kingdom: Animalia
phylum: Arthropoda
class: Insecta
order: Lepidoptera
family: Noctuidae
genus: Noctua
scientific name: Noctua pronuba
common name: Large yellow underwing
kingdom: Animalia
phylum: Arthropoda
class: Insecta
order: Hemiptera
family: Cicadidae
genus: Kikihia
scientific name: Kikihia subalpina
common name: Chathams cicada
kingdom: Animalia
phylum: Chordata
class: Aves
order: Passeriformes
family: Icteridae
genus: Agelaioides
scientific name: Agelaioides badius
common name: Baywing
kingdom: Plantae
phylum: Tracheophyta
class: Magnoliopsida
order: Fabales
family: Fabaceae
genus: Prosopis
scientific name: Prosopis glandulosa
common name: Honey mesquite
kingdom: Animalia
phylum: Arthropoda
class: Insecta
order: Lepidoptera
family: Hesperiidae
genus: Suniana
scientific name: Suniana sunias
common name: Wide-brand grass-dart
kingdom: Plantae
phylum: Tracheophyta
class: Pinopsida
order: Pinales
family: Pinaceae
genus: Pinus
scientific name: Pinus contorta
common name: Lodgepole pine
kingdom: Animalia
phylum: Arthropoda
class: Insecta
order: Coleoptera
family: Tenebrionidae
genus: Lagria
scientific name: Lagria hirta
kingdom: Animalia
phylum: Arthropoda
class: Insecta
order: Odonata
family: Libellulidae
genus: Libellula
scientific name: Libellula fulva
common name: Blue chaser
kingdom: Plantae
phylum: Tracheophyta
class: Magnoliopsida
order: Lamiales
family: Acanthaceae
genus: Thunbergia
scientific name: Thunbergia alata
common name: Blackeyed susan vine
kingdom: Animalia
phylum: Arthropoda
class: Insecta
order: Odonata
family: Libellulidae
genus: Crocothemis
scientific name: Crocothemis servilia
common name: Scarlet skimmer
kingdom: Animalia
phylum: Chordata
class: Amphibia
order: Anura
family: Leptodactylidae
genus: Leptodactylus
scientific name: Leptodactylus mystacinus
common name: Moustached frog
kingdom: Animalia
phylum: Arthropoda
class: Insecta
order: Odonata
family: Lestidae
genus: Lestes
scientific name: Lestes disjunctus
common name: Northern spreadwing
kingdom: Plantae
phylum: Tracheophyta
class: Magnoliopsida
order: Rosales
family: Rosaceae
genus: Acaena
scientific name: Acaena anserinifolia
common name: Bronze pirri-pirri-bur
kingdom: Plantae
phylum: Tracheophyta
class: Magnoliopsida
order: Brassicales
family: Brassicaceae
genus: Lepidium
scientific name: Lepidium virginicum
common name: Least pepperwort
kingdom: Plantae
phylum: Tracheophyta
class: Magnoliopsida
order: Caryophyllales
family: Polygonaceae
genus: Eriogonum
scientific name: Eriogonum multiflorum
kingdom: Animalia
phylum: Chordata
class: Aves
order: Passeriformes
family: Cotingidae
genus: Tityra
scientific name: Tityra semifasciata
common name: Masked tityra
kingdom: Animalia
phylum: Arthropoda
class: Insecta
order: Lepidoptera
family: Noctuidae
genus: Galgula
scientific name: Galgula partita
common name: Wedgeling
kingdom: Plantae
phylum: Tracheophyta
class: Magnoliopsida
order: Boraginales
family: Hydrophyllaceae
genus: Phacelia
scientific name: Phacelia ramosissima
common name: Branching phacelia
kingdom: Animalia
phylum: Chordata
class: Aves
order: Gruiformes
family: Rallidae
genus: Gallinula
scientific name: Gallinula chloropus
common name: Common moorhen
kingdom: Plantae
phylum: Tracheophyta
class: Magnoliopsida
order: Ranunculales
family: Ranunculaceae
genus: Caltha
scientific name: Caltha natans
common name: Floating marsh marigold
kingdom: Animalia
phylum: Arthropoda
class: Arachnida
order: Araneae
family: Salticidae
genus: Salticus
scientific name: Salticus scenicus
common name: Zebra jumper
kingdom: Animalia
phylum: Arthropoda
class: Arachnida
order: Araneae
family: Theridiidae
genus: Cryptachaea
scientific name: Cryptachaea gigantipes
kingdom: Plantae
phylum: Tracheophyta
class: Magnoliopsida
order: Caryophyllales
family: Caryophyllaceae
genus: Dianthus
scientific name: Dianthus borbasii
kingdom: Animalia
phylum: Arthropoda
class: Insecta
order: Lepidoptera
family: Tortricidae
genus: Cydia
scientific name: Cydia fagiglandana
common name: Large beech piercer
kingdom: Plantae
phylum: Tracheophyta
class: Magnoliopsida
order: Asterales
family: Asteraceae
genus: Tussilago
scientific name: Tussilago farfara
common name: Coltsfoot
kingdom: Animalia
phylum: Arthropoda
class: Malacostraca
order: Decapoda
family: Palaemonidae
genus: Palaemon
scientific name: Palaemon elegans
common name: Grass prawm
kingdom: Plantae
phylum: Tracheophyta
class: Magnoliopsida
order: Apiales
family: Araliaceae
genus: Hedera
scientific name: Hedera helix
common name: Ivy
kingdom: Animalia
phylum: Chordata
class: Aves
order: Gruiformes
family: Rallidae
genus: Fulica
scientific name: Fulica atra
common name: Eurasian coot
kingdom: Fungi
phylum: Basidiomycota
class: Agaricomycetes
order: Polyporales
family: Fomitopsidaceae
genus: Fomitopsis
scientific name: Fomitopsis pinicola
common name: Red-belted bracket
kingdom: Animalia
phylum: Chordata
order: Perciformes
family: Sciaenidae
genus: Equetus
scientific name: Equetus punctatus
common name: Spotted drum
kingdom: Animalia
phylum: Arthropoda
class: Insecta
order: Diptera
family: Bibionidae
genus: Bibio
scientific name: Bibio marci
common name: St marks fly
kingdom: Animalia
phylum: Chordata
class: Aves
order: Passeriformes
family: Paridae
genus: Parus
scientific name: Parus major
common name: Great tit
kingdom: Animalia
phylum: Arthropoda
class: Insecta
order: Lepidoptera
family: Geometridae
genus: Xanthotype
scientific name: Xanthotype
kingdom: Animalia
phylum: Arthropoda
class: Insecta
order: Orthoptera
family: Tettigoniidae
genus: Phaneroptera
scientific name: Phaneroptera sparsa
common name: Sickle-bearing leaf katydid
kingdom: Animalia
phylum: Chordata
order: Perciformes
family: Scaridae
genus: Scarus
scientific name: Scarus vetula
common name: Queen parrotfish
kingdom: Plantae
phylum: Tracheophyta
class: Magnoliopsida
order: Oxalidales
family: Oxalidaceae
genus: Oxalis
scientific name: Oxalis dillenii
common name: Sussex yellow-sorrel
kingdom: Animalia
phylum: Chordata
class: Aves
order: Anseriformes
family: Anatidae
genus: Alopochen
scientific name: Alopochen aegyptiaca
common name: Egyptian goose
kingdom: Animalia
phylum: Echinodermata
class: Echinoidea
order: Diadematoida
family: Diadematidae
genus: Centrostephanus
□ □ □ □
=== Exercise details ===
Rewrite the lines of all the items with "common name" swapped for "everyday name" wherever it appears, keeping everything else the same.

=== Answer to this problem ===
kingdom: Animalia
phylum: Arthropoda
class: Insecta
order: Lepidoptera
family: Noctuidae
genus: Noctua
scientific name: Noctua pronuba
everyday name: Large yellow underwing
kingdom: Animalia
phylum: Arthropoda
class: Insecta
order: Hemiptera
family: Cicadidae
genus: Kikihia
scientific name: Kikihia subalpina
everyday name: Chathams cicada
kingdom: Animalia
phylum: Chordata
class: Aves
order: Passeriformes
family: Icteridae
genus: Agelaioides
scientific name: Agelaioides badius
everyday name: Baywing
kingdom: Plantae
phylum: Tracheophyta
class: Magnoliopsida
order: Fabales
family: Fabaceae
genus: Prosopis
scientific name: Prosopis glandulosa
everyday name: Honey mesquite
kingdom: Animalia
phylum: Arthropoda
class: Insecta
order: Lepidoptera
family: Hesperiidae
genus: Suniana
scientific name: Suniana sunias
everyday name: Wide-brand grass-dart
kingdom: Plantae
phylum: Tracheophyta
class: Pinopsida
order: Pinales
family: Pinaceae
genus: Pinus
scientific name: Pinus contorta
everyday name: Lodgepole pine
kingdom: Animalia
phylum: Arthropoda
class: Insecta
order: Coleoptera
family: Tenebrionidae
genus: Lagria
scientific name: Lagria hirta
kingdom: Animalia
phylum: Arthropoda
class: Insecta
order: Odonata
family: Libellulidae
genus: Libellula
scientific name: Libellula fulva
everyday name: Blue chaser
kingdom: Plantae
phylum: Tracheophyta
class: Magnoliopsida
order: Lamiales
family: Acanthaceae
genus: Thunbergia
scientific name: Thunbergia alata
everyday name: Blackeyed susan vine
kingdom: Animalia
phylum: Arthropoda
class: Insecta
order: Odonata
family: Libellulidae
genus: Crocothemis
scientific name: Crocothemis servilia
everyday name: Scarlet skimmer
kingdom: Animalia
phylum: Chordata
class: Amphibia
order: Anura
family: Leptodactylidae
genus: Leptodactylus
scientific name: Leptodactylus mystacinus
everyday name: Moustached frog
kingdom: Animalia
phylum: Arthropoda
class: Insecta
order: Odonata
family: Lestidae
genus: Lestes
scientific name: Lestes disjunctus
everyday name: Northern spreadwing
kingdom: Plantae
phylum: Tracheophyta
class: Magnoliopsida
order: Rosales
family: Rosaceae
genus: Acaena
scientific name: Acaena anserinifolia
everyday name: Bronze pirri-pirri-bur
kingdom: Plantae
phylum: Tracheophyta
class: Magnoliopsida
order: Brassicales
family: Brassicaceae
genus: Lepidium
scientific name: Lepidium virginicum
everyday name: Least pepperwort
kingdom: Plantae
phylum: Tracheophyta
class: Magnoliopsida
order: Caryophyllales
family: Polygonaceae
genus: Eriogonum
scientific name: Eriogonum multiflorum
kingdom: Animalia
phylum: Chordata
class: Aves
order: Passeriformes
family: Cotingidae
genus: Tityra
scientific name: Tityra semifasciata
everyday name: Masked tityra
kingdom: Animalia
phylum: Arthropoda
class: Insecta
order: Lepidoptera
family: Noctuidae
genus: Galgula
scientific name: Galgula partita
everyday name: Wedgeling
kingdom: Plantae
phylum: Tracheophyta
class: Magnoliopsida
order: Boraginales
family: Hydrophyllaceae
genus: Phacelia
scientific name: Phacelia ramosissima
everyday name: Branching phacelia
kingdom: Animalia
phylum: Chordata
class: Aves
order: Gruiformes
family: Rallidae
genus: Gallinula
scientific name: Gallinula chloropus
everyday name: Common moorhen
kingdom: Plantae
phylum: Tracheophyta
class: Magnoliopsida
order: Ranunculales
family: Ranunculaceae
genus: Caltha
scientific name: Caltha natans
everyday name: Floating marsh marigold
kingdom: Animalia
phylum: Arthropoda
class: Arachnida
order: Araneae
family: Salticidae
genus: Salticus
scientific name: Salticus scenicus
everyday name: Zebra jumper
kingdom: Animalia
phylum: Arthropoda
class: Arachnida
order: Araneae
family: Theridiidae
genus: Cryptachaea
scientific name: Cryptachaea gigantipes
kingdom: Plantae
phylum: Tracheophyta
class: Magnoliopsida
order: Caryophyllales
family: Caryophyllaceae
genus: Dianthus
scientific name: Dianthus borbasii
kingdom: Animalia
phylum: Arthropoda
class: Insecta
order: Lepidoptera
family: Tortricidae
genus: Cydia
scientific name: Cydia fagiglandana
everyday name: Large beech piercer
kingdom: Plantae
phylum: Tracheophyta
class: Magnoliopsida
order: Asterales
family: Asteraceae
genus: Tussilago
scientific name: Tussilago farfara
everyday name: Coltsfoot
kingdom: Animalia
phylum: Arthropoda
class: Malacostraca
order: Decapoda
family: Palaemonidae
genus: Palaemon
scientific name: Palaemon elegans
everyday name: Grass prawm
kingdom: Plantae
phylum: Tracheophyta
class: Magnoliopsida
order: Apiales
family: Araliaceae
genus: Hedera
scientific name: Hedera helix
everyday name: Ivy
kingdom: Animalia
phylum: Chordata
class: Aves
order: Gruiformes
family: Rallidae
genus: Fulica
scientific name: Fulica atra
everyday name: Eurasian coot
kingdom: Fungi
phylum: Basidiomycota
class: Agaricomycetes
order: Polyporales
family: Fomitopsidaceae
genus: Fomitopsis
scientific name: Fomitopsis pinicola
everyday name: Red-belted bracket
kingdom: Animalia
phylum: Chordata
order: Perciformes
family: Sciaenidae
genus: Equetus
scientific name: Equetus punctatus
everyday name: Spotted drum
kingdom: Animalia
phylum: Arthropoda
class: Insecta
order: Diptera
family: Bibionidae
genus: Bibio
scientific name: Bibio marci
everyday name: St marks fly
kingdom: Animalia
phylum: Chordata
class: Aves
order: Passeriformes
family: Paridae
genus: Parus
scientific name: Parus major
everyday name: Great tit
kingdom: Animalia
phylum: Arthropoda
class: Insecta
order: Lepidoptera
family: Geometridae
genus: Xanthotype
scientific name: Xanthotype
kingdom: Animalia
phylum: Arthropoda
class: Insecta
order: Orthoptera
family: Tettigoniidae
genus: Phaneroptera
scientific name: Phaneroptera sparsa
everyday name: Sickle-bearing leaf katydid
kingdom: Animalia
phylum: Chordata
order: Perciformes
family: Scaridae
genus: Scarus
scientific name: Scarus vetula
everyday name: Queen parrotfish
kingdom: Plantae
phylum: Tracheophyta
class: Magnoliopsida
order: Oxalidales
family: Oxalidaceae
genus: Oxalis
scientific name: Oxalis dillenii
everyday name: Sussex yellow-sorrel
kingdom: Animalia
phylum: Chordata
class: Aves
order: Anseriformes
family: Anatidae
genus: Alopochen
scientific name: Alopochen aegyptiaca
everyday name: Egyptian goose
kingdom: Animalia
phylum: Echinodermata
class: Echinoidea
order: Diadematoida
family: Diadematidae
genus: Centrostephanus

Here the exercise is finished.